March 17th introduces us to Gráinne Ní Mháille and no, I can't pronounce it either (Psst! Irish folks! Help us out! Forvo is waiting!) – lucky for all of us English speakers, she was also referred to as Grace O'Malley. Whew. Also known as "The Sea Queen of Connaught," she was basically a pirate. Well, I'm kind of enraptured with that. There's a lot of fact-bleeding-into-fiction-into-legend with her, but she was definitely a real women and a real pirate. That's enough for me.

RAWA

I'm so far behind on the updates for this that if I wrote a short story about it, the first line would be "My life is a sham." That being said, I've decided to finish up for the sake of tidy housekeeping. Facebook friends will have been kept up to date with the simpler, crisper, but ultimately less rewarding woman of the day one-liners. For those who've been waiting, I apologize and promise to do better next year. In the meantime, March 16: Meena Keshwar Kamal.

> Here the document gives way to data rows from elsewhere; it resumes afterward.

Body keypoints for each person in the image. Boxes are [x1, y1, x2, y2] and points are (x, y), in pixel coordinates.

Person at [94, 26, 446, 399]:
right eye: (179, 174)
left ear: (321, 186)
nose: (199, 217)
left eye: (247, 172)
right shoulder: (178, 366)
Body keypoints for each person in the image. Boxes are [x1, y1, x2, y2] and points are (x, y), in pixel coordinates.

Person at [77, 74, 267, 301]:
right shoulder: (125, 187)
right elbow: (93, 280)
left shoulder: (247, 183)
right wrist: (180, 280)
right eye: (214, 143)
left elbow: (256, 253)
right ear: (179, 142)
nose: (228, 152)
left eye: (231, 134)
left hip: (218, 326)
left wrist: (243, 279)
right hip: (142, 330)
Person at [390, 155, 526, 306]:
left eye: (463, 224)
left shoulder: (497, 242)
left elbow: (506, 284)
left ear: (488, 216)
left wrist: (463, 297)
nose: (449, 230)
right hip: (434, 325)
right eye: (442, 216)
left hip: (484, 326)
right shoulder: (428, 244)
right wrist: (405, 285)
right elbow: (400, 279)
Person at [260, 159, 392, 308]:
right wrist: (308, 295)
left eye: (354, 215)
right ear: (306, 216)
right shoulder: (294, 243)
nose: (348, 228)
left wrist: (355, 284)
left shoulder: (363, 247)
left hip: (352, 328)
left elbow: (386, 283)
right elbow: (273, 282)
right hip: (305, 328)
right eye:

Something I've enjoyed about this project all along is that I told myself I had to do some research, and not just spend a month with the women already inside my head. Meena Keshwar Kamal is one of my favorite encounters, and I'm shocked and ashamed I'd never heard of her before (Damn you, western-slated media/history!). She founded the Revolutionary Association of the Women of Afghanistan (RAWA) in 1977, whose purpose was to promote equality and education for women. Wow. Sadly and unsurprisingly, Meena was assassinated at age thirty. 

 In all our talk about Afghanistan in the press, in all the time before and since we've invaded, why is no one talking about this – still active – group? Maybe because they're not super keen on our presence there.